* TASK GOAL *
Return only those lines of the material that contain "make".

——————

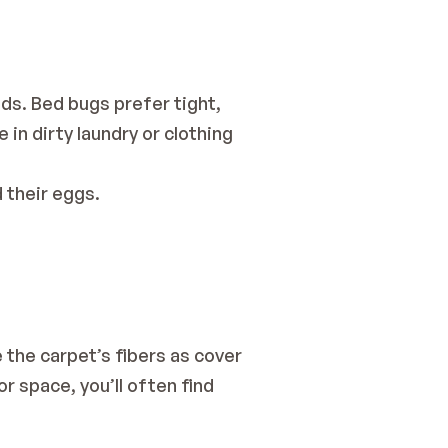
ds. Bed bugs prefer tight, 
in dirty laundry or clothing 
d their eggs.
 the carpet’s fibers as cover 
 space, you’ll often find 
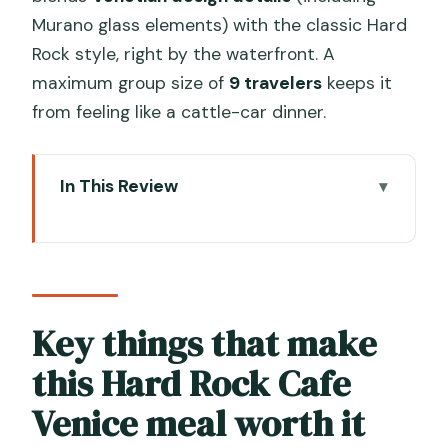
Murano glass elements) with the classic Hard
Rock style, right by the waterfront. A
maximum group size of
9 travelers
keeps it
from feeling like a cattle-car dinner.
In This Review
Key things that make this Hard Rock
Cafe Venice meal worth it
Hard Rock Cafe Venice: why this spot
works near Piazza San Marco
Key things that make
Priority seating and mobile ticket:
this Hard Rock Cafe
making your Venice dinner easier
Venice meal worth it
The set menus: what Gold and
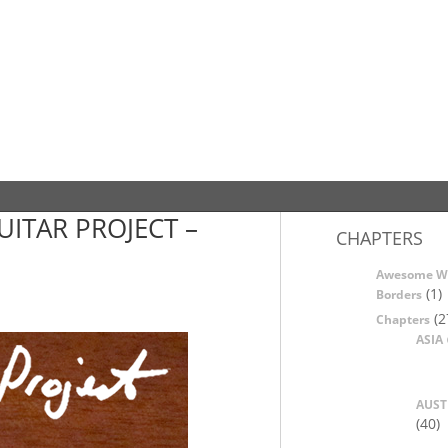
UITAR PROJECT –
CHAPTERS
Awesome W
(1)
Borders
(2
Chapters
ASIA
AUST
(40)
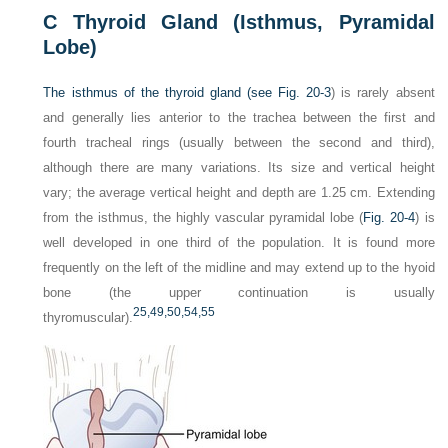
C
Thyroid Gland (Isthmus, Pyramidal
Lobe)
The isthmus of the thyroid gland (see
Fig. 20-3
) is rarely absent
and generally lies anterior to the trachea between the first and
fourth tracheal rings (usually between the second and third),
although there are many variations. Its size and vertical height
vary; the average vertical height and depth are 1.25 cm. Extending
from the isthmus, the highly vascular pyramidal lobe (
Fig. 20-4
) is
well developed in one third of the population. It is found more
frequently on the left of the midline and may extend up to the hyoid
bone (the upper continuation is usually
25,
49,
50,
54,
55
thyromuscular).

——————

* SOLUTION *
Key things that make this Hard Rock
Key things that make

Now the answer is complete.